Texto de origen:
El antecedente más verosímil se remonta a la evolución de las gastronomías regionales de Europa y Medio Oriente. En dichas zonas, los vinos locales se fueron ajustando (en términos de variedades y métodos de elaboración) a lo que se servía en la mesa.

Para poder navegar en estas nuevas aguas, hay que aceptar que cada paladar manda. Sin embargo, no sobrarían algunas recomendaciones básicas.

Una es guiarse por el peso o cuerpo del vino: los ligeros, como los blancos, ensamblan bien con platos igualmente ligeros; los complejos y con cuerpo, como los tintos, con platos pesados.

En cuanto a las salsas: las herbáceas, con Sauvignon Blanc o Cabernet Franc; las cremosas, con Chardonnay o Merlot; las de tomate, con Pinot Grigio o Sauvignon Blanc; las marinas, con Albariño o rosado seco; las de carne, con Merlot o Malbec; las especiadas, con Torrontés; las de Teriyaki, con Pinot Grigio o Malbec; las de champiñones, con Riesling, Torrontés o Cabernet Franc.

Es tan extensa la información sobre las nuevas armonías, que la misma ciencia ha entrado a dirimir titubeos. Puede ser útil la ayuda del chef o del sommelier de turno. Pero si no es así, recurra, para llegar a buen puerto, a los consejos básicos y a su sentido común.

Registros mostrados:
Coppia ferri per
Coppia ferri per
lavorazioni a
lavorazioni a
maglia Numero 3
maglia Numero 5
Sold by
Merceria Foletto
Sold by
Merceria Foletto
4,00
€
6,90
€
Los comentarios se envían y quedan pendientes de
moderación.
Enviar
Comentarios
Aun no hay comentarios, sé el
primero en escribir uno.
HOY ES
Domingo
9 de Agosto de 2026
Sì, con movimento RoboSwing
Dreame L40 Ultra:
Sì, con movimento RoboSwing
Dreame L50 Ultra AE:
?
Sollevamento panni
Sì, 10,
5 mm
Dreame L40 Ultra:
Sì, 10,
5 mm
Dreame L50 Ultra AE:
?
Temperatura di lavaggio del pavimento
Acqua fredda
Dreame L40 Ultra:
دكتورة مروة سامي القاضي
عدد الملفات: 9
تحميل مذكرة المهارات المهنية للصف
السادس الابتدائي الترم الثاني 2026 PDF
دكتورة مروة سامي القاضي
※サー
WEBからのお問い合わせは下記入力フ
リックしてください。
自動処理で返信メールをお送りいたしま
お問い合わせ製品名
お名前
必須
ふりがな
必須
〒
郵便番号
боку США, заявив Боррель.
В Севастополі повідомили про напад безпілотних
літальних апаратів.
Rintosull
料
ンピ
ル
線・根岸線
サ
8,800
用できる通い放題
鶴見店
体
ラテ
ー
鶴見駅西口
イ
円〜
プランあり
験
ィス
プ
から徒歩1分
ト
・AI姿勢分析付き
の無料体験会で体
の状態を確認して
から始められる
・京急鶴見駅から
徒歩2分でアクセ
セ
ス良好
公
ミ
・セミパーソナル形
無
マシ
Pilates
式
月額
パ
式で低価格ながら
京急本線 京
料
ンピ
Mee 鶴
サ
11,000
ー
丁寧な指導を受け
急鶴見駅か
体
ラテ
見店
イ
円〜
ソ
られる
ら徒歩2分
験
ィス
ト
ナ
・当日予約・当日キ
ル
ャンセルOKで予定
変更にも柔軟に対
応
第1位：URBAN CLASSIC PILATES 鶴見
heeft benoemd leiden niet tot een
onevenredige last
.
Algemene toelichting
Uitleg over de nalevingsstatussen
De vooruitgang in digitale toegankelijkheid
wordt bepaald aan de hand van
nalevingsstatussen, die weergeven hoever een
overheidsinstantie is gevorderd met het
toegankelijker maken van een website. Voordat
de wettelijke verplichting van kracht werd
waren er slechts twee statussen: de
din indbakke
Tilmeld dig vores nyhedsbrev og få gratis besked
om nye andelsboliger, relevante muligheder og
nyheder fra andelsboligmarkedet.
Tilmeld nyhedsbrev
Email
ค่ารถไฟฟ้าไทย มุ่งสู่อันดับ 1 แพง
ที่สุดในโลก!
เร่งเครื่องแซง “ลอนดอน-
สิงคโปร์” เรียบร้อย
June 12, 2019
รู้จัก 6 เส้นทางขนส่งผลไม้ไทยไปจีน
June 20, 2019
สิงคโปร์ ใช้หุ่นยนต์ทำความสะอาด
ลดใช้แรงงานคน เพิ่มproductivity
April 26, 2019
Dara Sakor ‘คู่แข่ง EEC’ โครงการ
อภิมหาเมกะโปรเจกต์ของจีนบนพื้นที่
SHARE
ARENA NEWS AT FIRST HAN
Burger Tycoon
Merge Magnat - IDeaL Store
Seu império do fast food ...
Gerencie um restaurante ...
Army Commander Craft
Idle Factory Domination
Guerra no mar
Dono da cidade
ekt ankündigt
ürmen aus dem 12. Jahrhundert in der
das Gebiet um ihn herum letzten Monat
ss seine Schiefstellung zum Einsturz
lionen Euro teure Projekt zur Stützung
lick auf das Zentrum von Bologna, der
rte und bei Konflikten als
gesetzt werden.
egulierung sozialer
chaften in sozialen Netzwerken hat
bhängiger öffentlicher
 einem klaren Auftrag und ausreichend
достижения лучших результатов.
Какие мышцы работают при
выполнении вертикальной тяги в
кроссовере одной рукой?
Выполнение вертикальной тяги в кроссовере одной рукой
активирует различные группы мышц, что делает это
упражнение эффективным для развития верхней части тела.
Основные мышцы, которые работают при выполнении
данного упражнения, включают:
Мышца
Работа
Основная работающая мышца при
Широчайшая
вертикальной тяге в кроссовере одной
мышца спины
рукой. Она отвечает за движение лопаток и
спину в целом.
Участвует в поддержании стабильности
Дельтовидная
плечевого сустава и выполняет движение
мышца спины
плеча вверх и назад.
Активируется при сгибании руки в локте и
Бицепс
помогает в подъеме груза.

Objetivo del ejercicio:
Edite el fragmento del texto de origen comprendido entre "El antecedente más" y "algunas recomendaciones básicas.", ambos inclusive, y reemplace "paladar" por "gusto". Los registros no tienen ningún papel en este ejercicio.

Solución redactada:
El antecedente más verosímil se remonta a la evolución de las gastronomías regionales de Europa y Medio Oriente. En dichas zonas, los vinos locales se fueron ajustando (en términos de variedades y métodos de elaboración) a lo que se servía en la mesa.

Para poder navegar en estas nuevas aguas, hay que aceptar que cada gusto manda. Sin embargo, no sobrarían algunas recomendaciones básicas.